§ Recorded data:
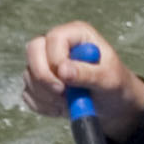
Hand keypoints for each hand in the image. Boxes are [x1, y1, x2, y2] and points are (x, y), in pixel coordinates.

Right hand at [22, 21, 143, 135]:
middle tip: (61, 94)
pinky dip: (44, 106)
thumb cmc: (115, 84)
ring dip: (47, 96)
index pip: (54, 38)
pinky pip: (29, 94)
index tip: (66, 81)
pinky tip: (62, 108)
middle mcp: (57, 45)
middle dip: (43, 76)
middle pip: (33, 50)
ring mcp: (45, 63)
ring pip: (29, 76)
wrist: (112, 105)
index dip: (56, 59)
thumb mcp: (109, 79)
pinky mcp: (38, 83)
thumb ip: (87, 73)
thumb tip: (63, 70)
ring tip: (71, 103)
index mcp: (76, 34)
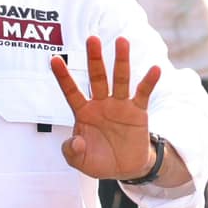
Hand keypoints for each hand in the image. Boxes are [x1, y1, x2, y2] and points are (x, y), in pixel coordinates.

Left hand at [50, 36, 163, 179]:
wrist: (124, 168)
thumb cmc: (98, 160)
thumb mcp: (79, 161)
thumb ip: (71, 152)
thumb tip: (76, 142)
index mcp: (84, 112)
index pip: (71, 91)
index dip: (63, 77)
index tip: (53, 59)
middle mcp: (101, 103)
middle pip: (97, 77)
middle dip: (94, 59)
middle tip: (92, 38)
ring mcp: (120, 105)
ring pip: (120, 79)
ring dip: (121, 61)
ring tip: (122, 41)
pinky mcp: (138, 111)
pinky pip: (143, 93)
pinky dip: (149, 81)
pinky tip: (155, 69)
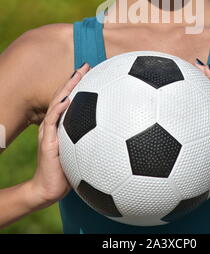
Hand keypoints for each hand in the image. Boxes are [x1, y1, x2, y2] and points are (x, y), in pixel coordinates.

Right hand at [30, 62, 90, 208]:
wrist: (50, 189)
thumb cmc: (69, 172)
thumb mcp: (84, 153)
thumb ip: (95, 141)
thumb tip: (118, 134)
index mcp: (64, 125)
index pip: (71, 99)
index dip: (80, 85)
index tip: (93, 71)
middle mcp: (55, 124)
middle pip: (63, 95)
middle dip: (74, 79)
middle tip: (86, 65)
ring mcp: (49, 130)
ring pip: (57, 102)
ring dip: (67, 87)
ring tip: (77, 74)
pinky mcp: (47, 140)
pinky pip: (52, 120)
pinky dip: (60, 108)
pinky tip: (69, 99)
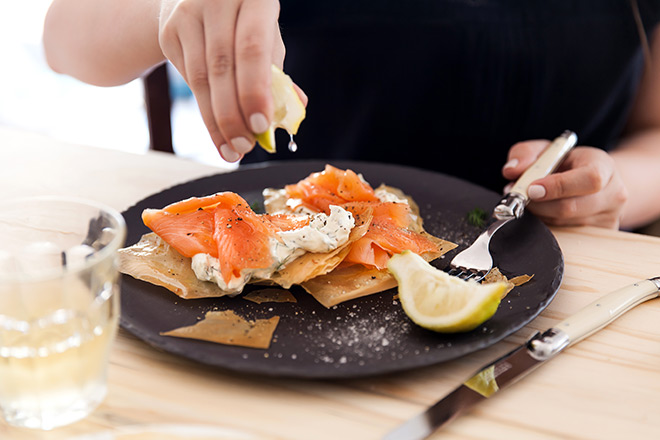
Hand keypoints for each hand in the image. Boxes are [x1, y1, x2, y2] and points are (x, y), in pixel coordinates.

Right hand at [158, 0, 297, 161]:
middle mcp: (216, 0)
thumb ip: (278, 72)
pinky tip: (218, 130)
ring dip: (217, 122)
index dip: (255, 90)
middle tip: (245, 146)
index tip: (261, 126)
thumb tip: (295, 108)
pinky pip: (189, 80)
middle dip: (234, 115)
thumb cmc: (244, 22)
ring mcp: (187, 15)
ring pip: (201, 79)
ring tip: (232, 148)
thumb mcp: (268, 36)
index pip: (252, 48)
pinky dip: (205, 110)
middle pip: (222, 68)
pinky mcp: (168, 32)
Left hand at [502, 140, 627, 228]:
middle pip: (571, 208)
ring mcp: (609, 218)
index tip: (531, 189)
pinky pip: (566, 238)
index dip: (558, 186)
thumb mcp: (547, 150)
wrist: (593, 181)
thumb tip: (511, 171)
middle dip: (538, 205)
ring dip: (540, 216)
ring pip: (564, 225)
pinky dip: (548, 227)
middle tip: (520, 198)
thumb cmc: (568, 164)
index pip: (589, 179)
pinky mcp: (601, 236)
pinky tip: (544, 214)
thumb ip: (526, 153)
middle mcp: (613, 194)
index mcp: (604, 166)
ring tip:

§ About this exercise: In the answer, all of the material should appear exactly as given, with no picture carried over.

§ Result of this exercise:
Hand keypoints for each hand in the image. Boxes are [x1, y1, x2, y2] and points are (x, y), in pixel coordinates.

Right hand at [22, 21, 143, 135]:
middle tip: (61, 94)
pinky dip: (44, 106)
thumb cmc: (115, 84)
ring dip: (47, 96)
index pip: (54, 38)
pinky pip: (29, 94)
index tip: (66, 81)
pinky tip: (62, 108)
middle mcp: (57, 45)
middle dip: (43, 76)
middle pip: (33, 50)
ring mcp: (45, 63)
ring pip: (29, 76)
wrist: (112, 105)
index dip: (56, 59)
thumb mcp: (109, 79)
pinky mcp: (38, 83)
thumb ip: (87, 73)
thumb tip: (63, 70)
ring tip: (71, 103)
index mcp: (76, 34)
Hand keypoints for each hand in the image. Boxes are [x1, y1, x2, y2] and points are (x, y), in pixel coordinates.

Left hand at [50, 36, 163, 179]:
wrist: (124, 168)
thumb cmc: (98, 160)
thumb mcp: (79, 161)
thumb ip: (71, 152)
thumb tip: (76, 142)
index mcp: (84, 112)
index pip: (71, 91)
index dip: (63, 77)
index tip: (53, 59)
middle mcp: (101, 103)
middle pip: (97, 77)
middle dip: (94, 59)
middle tip: (92, 38)
ring mcp: (120, 105)
ring pip: (120, 79)
ring dip: (121, 61)
ring tip: (122, 41)
pinky mcp: (138, 111)
pinky pip: (143, 93)
pinky dip: (149, 81)
pinky tip: (155, 69)
Hand keypoints for each hand in the image. Boxes are [x1, y1, x2, y2] and points are (x, y), in pixel coordinates.

Right hand at [30, 62, 90, 208]:
wrist: (50, 189)
thumb cmc: (69, 172)
thumb mcp: (84, 153)
thumb ip: (95, 141)
thumb tip: (118, 134)
index mcp: (64, 125)
index pip: (71, 99)
index dip: (80, 85)
index tip: (93, 71)
middle mcp: (55, 124)
middle pip: (63, 95)
middle dip: (74, 79)
middle tip: (86, 65)
ring mcp: (49, 130)
ring pip: (57, 102)
ring dip: (67, 87)
ring tip: (77, 74)
pinky mcp: (47, 140)
pinky pip: (52, 120)
pinky dip: (60, 108)
pinky tip: (69, 99)
Hand keypoints for each hand in the image. Boxes are [x1, y1, x2, y2] and points are (x, y), in pixel coordinates.

Right hand at [158, 0, 297, 161]:
middle mcp: (216, 0)
thumb ip: (278, 72)
pinky tip: (218, 130)
ring dip: (217, 122)
index dip: (255, 90)
middle tip: (245, 146)
index tip: (261, 126)
thumb tip: (295, 108)
pinky pip: (189, 80)
middle dip: (234, 115)
thumb cmc: (244, 22)
ring mcp: (187, 15)
ring pip: (201, 79)
ring tip: (232, 148)
thumb mcp: (268, 36)
index pip: (252, 48)
pinky dip: (205, 110)
middle pip: (222, 68)
pinky mcp: (168, 32)
Left hand at [502, 140, 627, 228]:
middle pip: (571, 208)
ring mcp: (609, 218)
index tip: (531, 189)
pinky pip: (566, 238)
index dip: (558, 186)
thumb mcp: (547, 150)
wrist: (593, 181)
thumb tip: (511, 171)
middle dip: (538, 205)
ring dip: (540, 216)
ring pip: (564, 225)
pinky dip: (548, 227)
middle tip: (520, 198)
thumb cmc: (568, 164)
index pip: (589, 179)
pinky mcp: (601, 236)
pinky tip: (544, 214)
thumb ip: (526, 153)
middle mcp: (613, 194)
index mcp: (604, 166)
ring tip:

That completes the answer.